Romer staunchly defended the president’s original $814 billion stimulus program, though she admitted that she had been wrong in predicting early last year that the program would keep unemployment from rising above 8 percent. Instead, the jobless rate soared to almost 10 percent and remains stuck at 9.5 percent.

“We, like virtually every other forecaster, failed to anticipate just how violent the recession would be in the absence of policy,’’ Romer admitted. But she said the stimulus measures had in fact delivered on their promise and prevented the recession from being even worse than it was.

Citing reports by the Congressional Budget Office and by private forecasters, she said the stimulus program of government spending and tax breaks had nonetheless boosted growth and prevented the loss of as many as 3 million additional jobs.

But that message will get no sympathy from Republicans in Congress, who have insisted for months that the stimulus bill was a failure  and bitterly opposed recent Democratic bills to extend unemployment benefits and provide money to prevent teacher layoffs.   

Republican leaders have repeatedly heaped scorn on Romer’s 8 percent unemployment rate prediction from January 2009. The economy has lost more than 8 million jobs since the recession began in December 2007. 

Sounding cheerful, Romer said it had been an “honor’’ to work in the Obama White House. Romer has said she wanted to return to her teaching post at the University of California at Berkeley, mainly for family reasons, though she is widely rumored to be a candidate for president of the Federal Reserve Bank of San Francisco. There has also been speculation that Romer was frustrated, in part because she had wanted the White House to propose an even bigger economic stimulus package.

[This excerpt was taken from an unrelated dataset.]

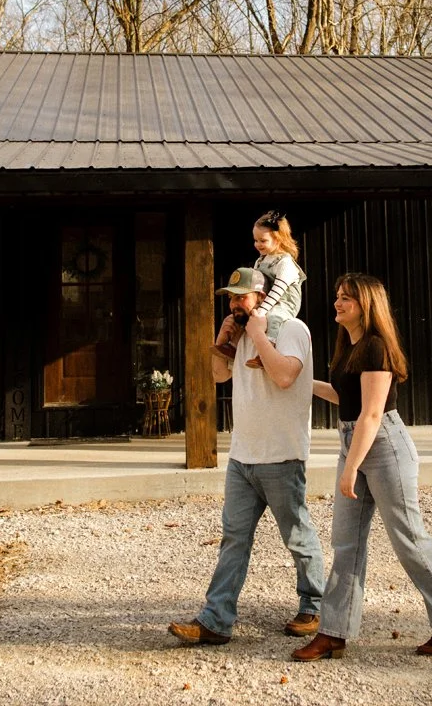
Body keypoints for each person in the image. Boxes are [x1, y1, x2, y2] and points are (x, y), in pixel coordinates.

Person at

Peter R. Orszag, who stepped down last month as the White House budget director, said just before he left office that the administration had gotten as much money out of Congress as it possibly could have, given the flat-out opposition from Republicans and as well as deficit anxiety among some conservative Democrats. Economic activity has slowed to a crawl in recent months. Last week, the government revised its estimate of growth in the second quarter to 1.6 percent from 2.4 percent. Housing sales have fallen sharply as the government’s $8,000 homebuyer tax credit expired this spring. And private sector job growth slipped to 71,000 jobs in July, far below what is necessary to keep pace with increases in the workforce. On Friday, many analysts expect the Labor Department to report that job growth in August was even weaker – perhaps as low as 40,000 new jobs.

Romer’s language was in some ways more urgent than that of President Obama, who said on Monday that his economic advisers were preparing a new list of proposals to ramp up economic demand. Though Romer said chances of a double-dip recession are “very small,’’ she made it clear that the economy is flagging and that the first round of stimulus money will not be enough.

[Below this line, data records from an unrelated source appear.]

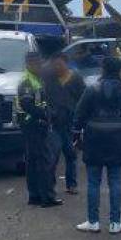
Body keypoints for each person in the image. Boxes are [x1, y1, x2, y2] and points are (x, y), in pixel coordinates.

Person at [74, 56, 121, 234]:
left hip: (94, 140)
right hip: (118, 141)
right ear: (119, 70)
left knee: (93, 182)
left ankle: (93, 221)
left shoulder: (92, 89)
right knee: (115, 181)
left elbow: (80, 114)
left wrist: (76, 135)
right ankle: (115, 223)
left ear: (103, 69)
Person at [16, 51, 62, 207]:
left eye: (40, 63)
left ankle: (35, 196)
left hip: (34, 125)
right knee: (44, 162)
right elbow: (27, 105)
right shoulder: (27, 82)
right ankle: (47, 197)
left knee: (34, 161)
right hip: (33, 125)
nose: (40, 66)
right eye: (37, 64)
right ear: (29, 64)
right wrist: (46, 115)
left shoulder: (36, 79)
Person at [44, 53, 86, 195]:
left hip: (70, 124)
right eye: (54, 65)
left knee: (71, 155)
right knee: (52, 156)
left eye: (60, 64)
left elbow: (83, 100)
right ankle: (50, 185)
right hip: (54, 124)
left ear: (66, 63)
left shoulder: (76, 79)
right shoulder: (49, 79)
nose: (57, 67)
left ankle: (71, 184)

“The thing I do regret is that there is still so much unfinished business,’’ she said. “That the economy remains as troubled as it is despite aggressive action reflects the fact that this has not been a normal recession. Just as the downturn was uncharted territory, so is the recovery.”

Romer said that low-cost measures like export incentives could provide a boost, but she said the real need was to revive the overall volume of economic activity through more spending and additional tax breaks.

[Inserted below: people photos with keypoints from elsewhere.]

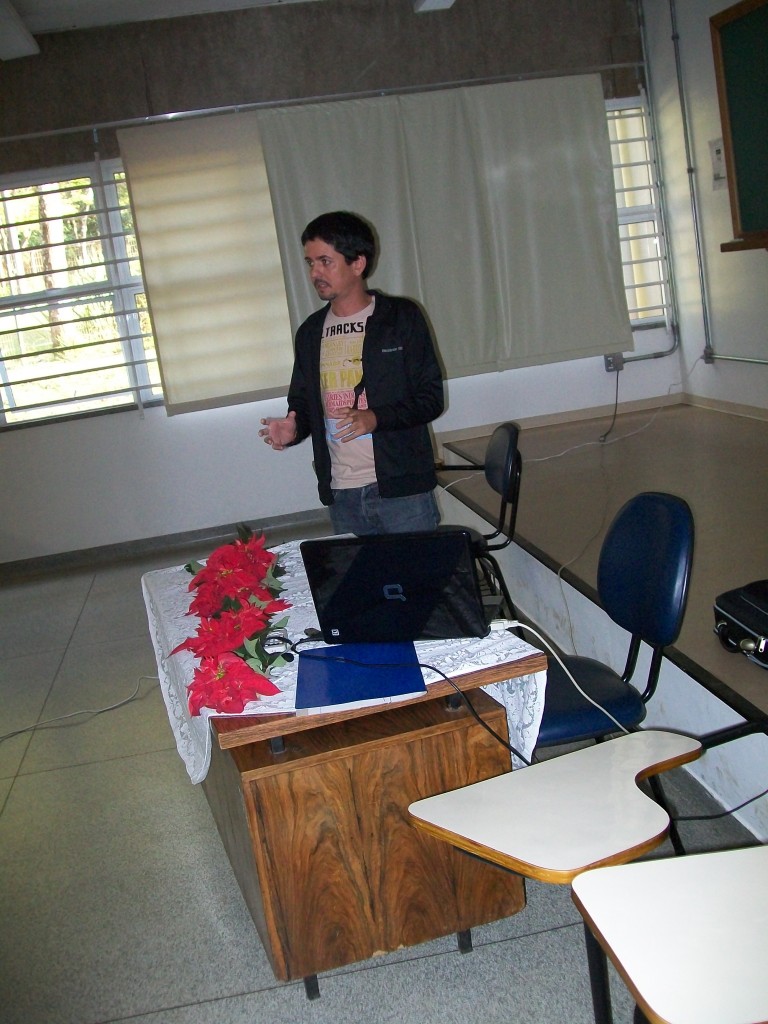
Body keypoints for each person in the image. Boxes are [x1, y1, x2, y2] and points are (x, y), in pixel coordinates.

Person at [259, 211, 445, 536]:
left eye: (325, 261)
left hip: (403, 491)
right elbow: (303, 404)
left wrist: (375, 418)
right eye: (310, 263)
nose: (315, 272)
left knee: (420, 586)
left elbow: (430, 400)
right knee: (363, 587)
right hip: (342, 494)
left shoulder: (400, 318)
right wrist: (293, 428)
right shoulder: (310, 332)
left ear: (357, 264)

“The only surefire ways for policymakers to substantially increase aggregate demand in the short run are for the government to spend more and tax less,” she said. “In my view, we should be moving forward on both fronts.”

Romer offered little in the way of new specifics beyond what President Obama said his economic team is now weighing – tax breaks for lower-and middle-income families, additional infrastructure spending and new tax incentives to spur investments.

White House officials have said they hope to unveil those proposals around the time Congress comes back into session later this month.